**Your task:** Count the lines in the listing below that contain the string "frame". Report only the number.

**Source data:**
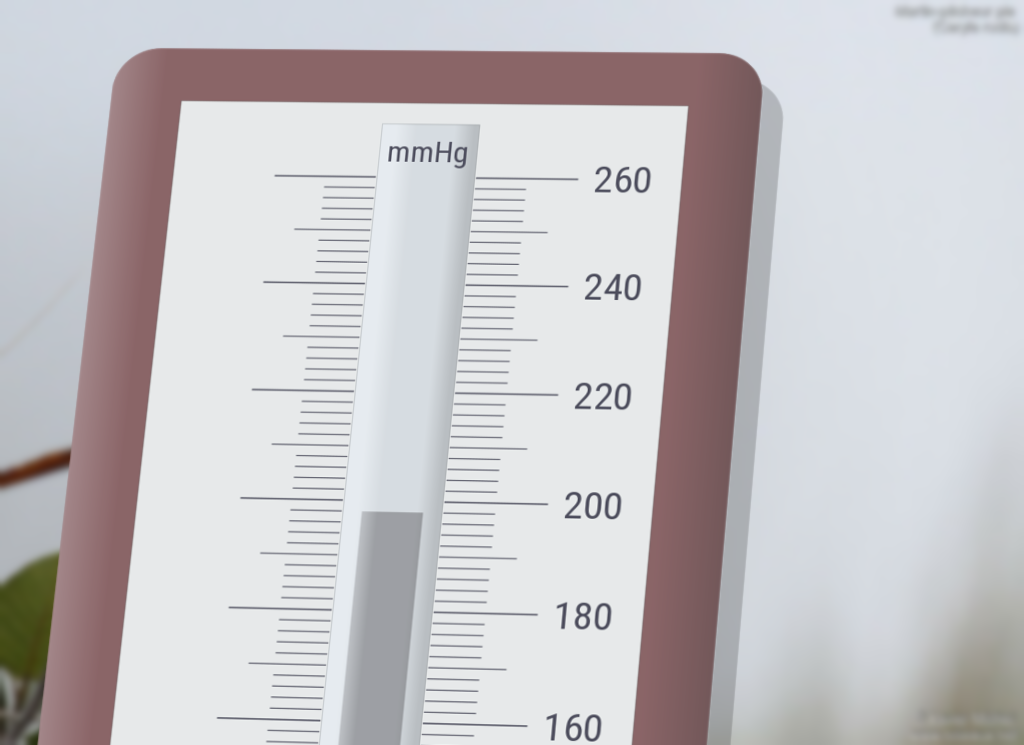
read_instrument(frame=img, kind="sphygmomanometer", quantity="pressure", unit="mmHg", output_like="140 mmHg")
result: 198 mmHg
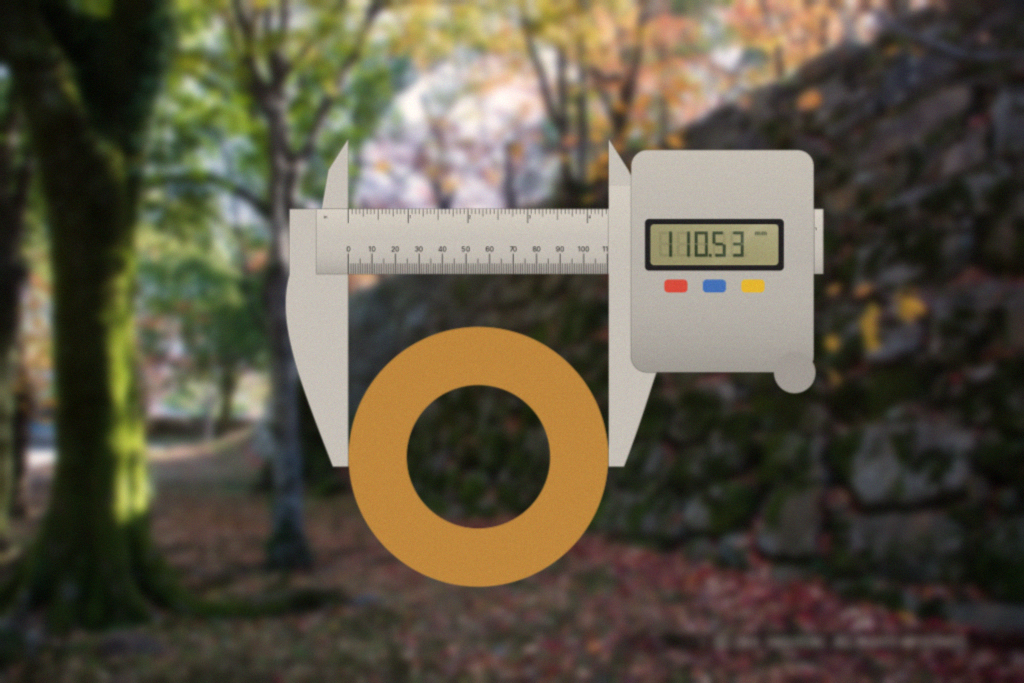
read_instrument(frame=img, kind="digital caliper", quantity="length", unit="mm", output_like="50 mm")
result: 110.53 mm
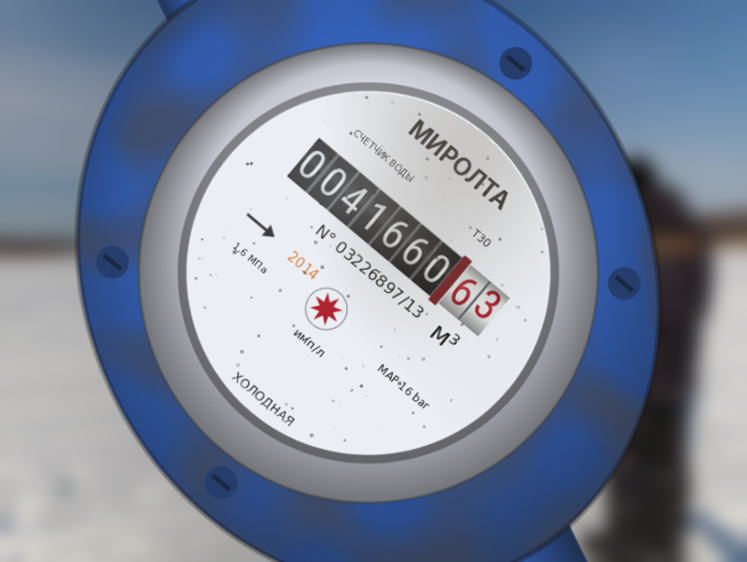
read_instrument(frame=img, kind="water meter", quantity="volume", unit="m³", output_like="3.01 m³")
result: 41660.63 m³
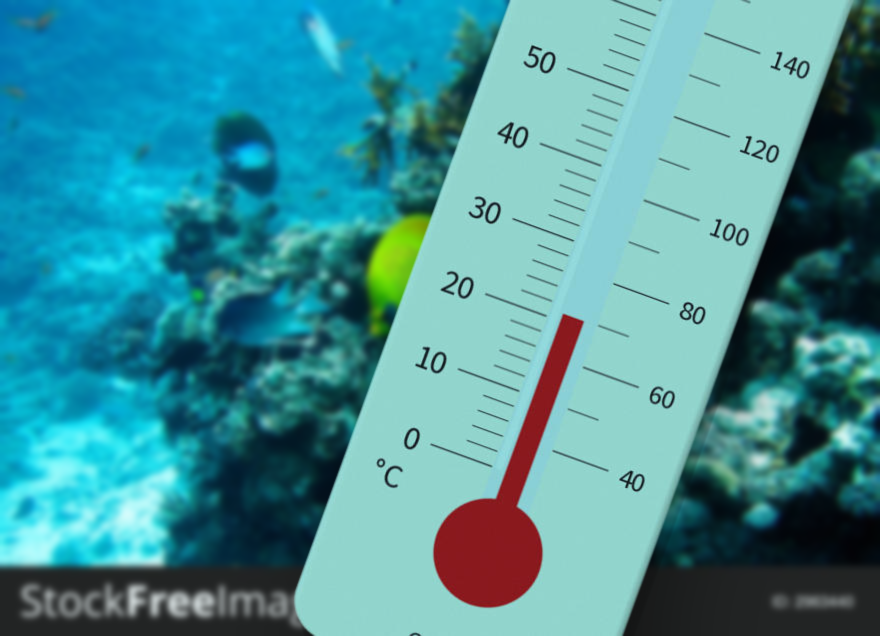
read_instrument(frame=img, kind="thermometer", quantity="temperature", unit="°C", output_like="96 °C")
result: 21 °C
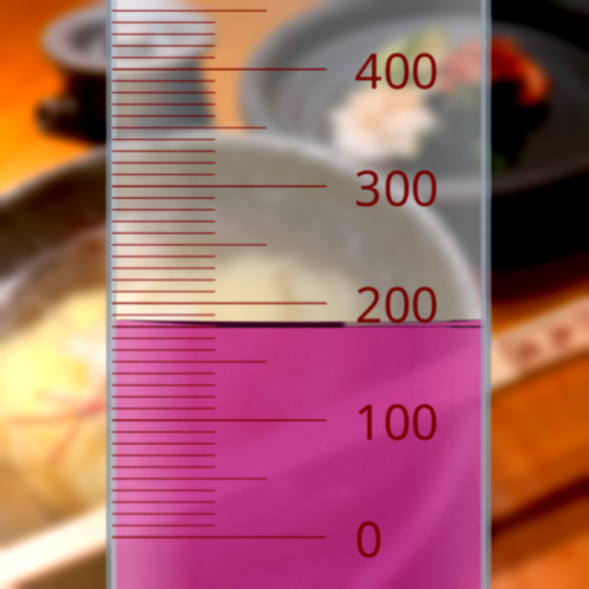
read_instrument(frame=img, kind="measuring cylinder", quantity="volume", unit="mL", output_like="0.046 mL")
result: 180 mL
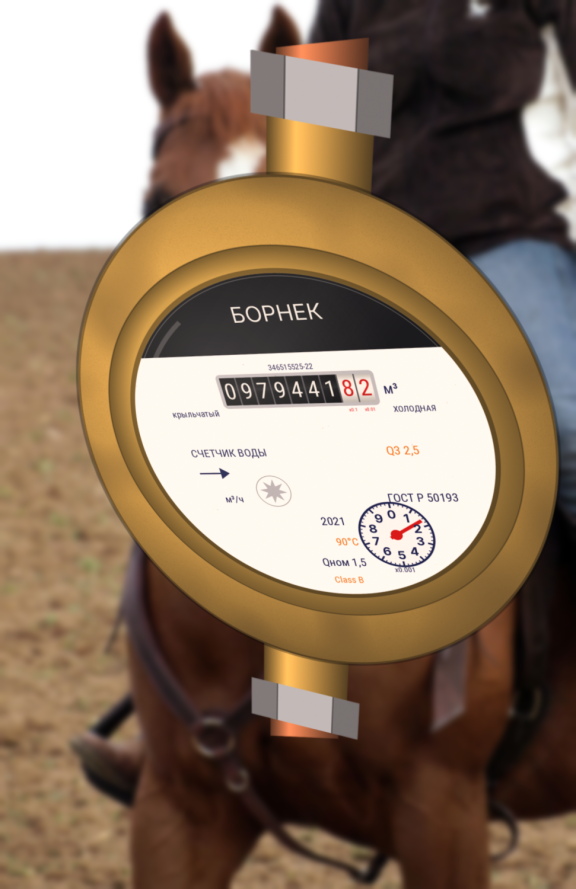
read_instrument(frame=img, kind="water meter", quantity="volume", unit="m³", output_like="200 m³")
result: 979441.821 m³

--

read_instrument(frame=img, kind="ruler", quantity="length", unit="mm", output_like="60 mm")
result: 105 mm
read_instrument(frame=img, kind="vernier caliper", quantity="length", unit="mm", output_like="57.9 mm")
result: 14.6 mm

**Solution to the problem:** 8